*Tasks to perform*.
a. For the passage on men's eating habits, state whether each statement below agrees with it: (i) the study used focus groups made up of 83 African-American men; (ii) most of the men reported that their partners consulted them about the healthy meal changes; (iii) the men believed women had more control over what they ate at home than when eating out. Answer yes or no for each, quoting the passage's deciding words.
b. Resume the passage on men's eating habits, starting right after its final sentence.

*Text passage*.
Women play a vital role in a man’s eating habits. When not consulted about diet changes, married African-American men were more likely to binge on unhealthy food outside of the home instead of causing a rift at home.

For married couples, discussing changes in dinner or other meals to more healthy options can affect what a man eats. While a man may eat what the healthy option at home they are may not be happy about it and may often binge on unhealthy food outside of the home. Discussing the changes and adapting for preference can help ease the healthy diet blues for some men.

The study, led by Derek Griffith, PhD, from the University of Michigan’s School of Public Health, involved focus groups consisting of 83 African-American men. Researchers discussed changes in diet at home and whether or not their partners consulted them about the changes or included their preferences for the healthy meals.

According to the study, the majority of the men were not consulted about the healthy changes that were made for household meals. For the men, they believed that women had more control of what they ate at home when compared to eating out. According to researchers, for men it was their wives and not their food preference that played a role in what the men ate at home. This imbalance in the decision making led men to seek solace in unhealthy food outside of the home and away from their wives.

[Pixel coordinate listings]
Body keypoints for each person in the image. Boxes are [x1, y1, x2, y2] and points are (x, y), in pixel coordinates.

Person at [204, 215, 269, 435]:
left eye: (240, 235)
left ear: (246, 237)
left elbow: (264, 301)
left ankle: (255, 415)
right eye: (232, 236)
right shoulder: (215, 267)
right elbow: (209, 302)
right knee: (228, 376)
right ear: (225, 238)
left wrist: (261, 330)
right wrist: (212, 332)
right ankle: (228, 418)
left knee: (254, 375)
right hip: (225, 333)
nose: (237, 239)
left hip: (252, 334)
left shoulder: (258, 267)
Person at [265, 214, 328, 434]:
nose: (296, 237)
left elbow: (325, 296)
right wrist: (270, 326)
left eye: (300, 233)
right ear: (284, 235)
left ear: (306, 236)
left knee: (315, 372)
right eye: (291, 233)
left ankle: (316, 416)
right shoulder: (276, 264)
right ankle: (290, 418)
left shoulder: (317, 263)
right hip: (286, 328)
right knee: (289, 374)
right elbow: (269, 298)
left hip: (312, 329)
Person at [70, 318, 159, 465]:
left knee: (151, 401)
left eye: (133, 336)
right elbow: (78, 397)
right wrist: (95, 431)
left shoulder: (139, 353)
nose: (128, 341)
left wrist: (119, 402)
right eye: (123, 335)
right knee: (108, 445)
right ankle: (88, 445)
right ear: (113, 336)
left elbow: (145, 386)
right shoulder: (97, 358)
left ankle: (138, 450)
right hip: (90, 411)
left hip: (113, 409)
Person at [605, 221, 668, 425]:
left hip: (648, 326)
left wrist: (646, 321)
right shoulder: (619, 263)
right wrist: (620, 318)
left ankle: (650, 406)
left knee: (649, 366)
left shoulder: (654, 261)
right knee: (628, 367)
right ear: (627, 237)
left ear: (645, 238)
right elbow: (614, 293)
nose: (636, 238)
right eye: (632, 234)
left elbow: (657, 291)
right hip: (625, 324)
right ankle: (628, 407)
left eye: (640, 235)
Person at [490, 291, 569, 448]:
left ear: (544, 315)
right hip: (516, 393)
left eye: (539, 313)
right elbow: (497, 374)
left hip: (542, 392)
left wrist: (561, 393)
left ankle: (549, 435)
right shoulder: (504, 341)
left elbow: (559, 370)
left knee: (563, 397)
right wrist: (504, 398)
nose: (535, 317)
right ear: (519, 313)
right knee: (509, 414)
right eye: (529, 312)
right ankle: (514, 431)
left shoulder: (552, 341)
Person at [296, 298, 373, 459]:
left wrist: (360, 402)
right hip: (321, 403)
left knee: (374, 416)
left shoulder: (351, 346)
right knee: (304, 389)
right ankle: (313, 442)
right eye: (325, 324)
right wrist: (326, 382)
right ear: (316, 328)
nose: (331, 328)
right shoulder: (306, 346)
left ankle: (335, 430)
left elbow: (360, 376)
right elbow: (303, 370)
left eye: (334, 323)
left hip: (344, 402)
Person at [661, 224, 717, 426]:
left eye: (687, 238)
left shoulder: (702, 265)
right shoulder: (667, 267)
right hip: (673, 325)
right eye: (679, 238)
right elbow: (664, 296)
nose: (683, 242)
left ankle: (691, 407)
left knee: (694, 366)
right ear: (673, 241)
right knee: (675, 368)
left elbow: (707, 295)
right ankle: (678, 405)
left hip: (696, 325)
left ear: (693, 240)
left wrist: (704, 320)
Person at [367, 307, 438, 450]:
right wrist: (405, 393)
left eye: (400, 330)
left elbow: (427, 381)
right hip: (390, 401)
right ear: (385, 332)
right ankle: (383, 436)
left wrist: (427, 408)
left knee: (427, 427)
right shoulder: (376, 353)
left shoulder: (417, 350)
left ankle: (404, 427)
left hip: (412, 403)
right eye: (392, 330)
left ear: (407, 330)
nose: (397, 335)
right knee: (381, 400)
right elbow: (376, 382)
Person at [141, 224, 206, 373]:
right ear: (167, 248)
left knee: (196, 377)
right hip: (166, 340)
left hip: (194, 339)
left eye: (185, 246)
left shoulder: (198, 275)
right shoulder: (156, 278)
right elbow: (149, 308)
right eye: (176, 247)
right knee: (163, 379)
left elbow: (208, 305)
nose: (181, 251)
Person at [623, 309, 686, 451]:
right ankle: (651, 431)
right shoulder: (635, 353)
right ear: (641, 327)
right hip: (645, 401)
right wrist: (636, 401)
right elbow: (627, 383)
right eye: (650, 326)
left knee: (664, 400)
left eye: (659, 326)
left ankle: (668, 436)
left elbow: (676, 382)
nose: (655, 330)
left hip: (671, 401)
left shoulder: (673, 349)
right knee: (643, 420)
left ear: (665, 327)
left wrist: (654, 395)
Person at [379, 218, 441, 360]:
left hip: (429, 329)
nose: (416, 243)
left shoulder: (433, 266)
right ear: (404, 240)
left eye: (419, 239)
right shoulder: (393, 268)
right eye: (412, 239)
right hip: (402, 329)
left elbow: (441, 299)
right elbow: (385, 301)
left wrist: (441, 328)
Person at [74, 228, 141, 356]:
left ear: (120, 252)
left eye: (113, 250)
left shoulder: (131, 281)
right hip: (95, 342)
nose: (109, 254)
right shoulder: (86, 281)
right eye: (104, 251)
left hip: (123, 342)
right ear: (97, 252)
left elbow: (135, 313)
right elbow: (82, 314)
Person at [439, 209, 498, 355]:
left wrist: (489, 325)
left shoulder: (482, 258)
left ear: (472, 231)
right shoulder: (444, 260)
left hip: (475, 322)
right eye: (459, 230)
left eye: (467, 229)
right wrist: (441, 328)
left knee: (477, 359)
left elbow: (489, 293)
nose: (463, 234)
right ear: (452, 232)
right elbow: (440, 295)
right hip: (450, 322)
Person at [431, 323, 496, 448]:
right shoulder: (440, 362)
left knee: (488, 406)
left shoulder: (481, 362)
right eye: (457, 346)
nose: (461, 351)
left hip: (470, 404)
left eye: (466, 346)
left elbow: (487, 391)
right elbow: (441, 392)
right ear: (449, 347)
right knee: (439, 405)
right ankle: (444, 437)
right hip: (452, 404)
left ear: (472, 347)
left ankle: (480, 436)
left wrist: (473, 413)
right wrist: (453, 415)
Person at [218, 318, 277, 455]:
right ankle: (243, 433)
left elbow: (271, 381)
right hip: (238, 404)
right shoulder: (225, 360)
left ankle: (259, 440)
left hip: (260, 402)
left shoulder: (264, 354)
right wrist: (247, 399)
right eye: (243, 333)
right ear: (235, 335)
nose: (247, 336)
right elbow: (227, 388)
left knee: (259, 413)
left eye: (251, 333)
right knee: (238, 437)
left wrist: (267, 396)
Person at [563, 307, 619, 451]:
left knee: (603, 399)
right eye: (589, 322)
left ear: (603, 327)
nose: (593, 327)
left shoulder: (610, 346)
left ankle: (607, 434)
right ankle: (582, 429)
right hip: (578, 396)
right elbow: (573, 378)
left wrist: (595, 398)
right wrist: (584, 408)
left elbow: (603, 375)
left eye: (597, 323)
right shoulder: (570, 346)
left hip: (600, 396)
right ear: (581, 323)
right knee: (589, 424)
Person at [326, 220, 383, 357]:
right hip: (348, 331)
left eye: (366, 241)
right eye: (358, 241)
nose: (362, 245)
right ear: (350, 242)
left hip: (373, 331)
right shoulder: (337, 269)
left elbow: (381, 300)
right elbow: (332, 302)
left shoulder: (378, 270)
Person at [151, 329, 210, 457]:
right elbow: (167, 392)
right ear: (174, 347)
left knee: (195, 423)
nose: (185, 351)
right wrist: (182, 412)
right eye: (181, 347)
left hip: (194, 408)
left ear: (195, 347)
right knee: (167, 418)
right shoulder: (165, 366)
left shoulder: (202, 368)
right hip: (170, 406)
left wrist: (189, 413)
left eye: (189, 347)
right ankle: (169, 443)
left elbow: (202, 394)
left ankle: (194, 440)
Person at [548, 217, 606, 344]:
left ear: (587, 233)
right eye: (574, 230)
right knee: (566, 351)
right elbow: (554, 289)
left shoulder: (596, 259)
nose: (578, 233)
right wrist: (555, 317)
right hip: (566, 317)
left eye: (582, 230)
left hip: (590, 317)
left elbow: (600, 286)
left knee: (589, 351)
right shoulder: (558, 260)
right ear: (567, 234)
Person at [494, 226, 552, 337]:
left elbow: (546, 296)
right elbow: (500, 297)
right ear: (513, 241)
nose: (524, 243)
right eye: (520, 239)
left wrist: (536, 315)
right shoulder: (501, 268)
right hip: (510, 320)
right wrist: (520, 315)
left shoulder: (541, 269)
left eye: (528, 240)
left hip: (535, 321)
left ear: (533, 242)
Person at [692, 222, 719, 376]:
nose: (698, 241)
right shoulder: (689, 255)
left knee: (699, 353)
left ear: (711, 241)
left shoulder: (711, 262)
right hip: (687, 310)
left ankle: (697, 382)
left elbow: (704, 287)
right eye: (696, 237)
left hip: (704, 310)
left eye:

*Task answers*.
a.
(i) Yes: "involved focus groups consisting of 83 African-American men"
(ii) No: "the majority of the men were not consulted about the healthy changes that were made for household meals"
(iii) Yes: "they believed that women had more control of what they ate at home when compared to eating out"

b.
The men in the study were happy with household roles both partners adopted in the home, which included their wives being in control of food preparation as well as decision making but were not so happy about the changes their wives made when switching to a healthy diet. For some of the men, this dietary change was recommended by a doctor but the lack of consultation by their wife caused them to feel frustrated about the changes.

The men liked the fact that their wives cared about them and were looking out for their health. Rather than cause a conflict, the men chose to appease their wives and ate the healthier options without complaint at home. Outside of the house, it was a different story, where unhealthy choices trumped healthier choices.

Dr. Griffith believes that for African-Americans, food intervention programs, such as doctor-recommended changes need to include a man’s preference in diet as well as his desire to appease his wife and keep the marriage happy rather than his own feelings about the diet. Future studies could expand the research to include different racial groups.

The study was published in Health Psychology.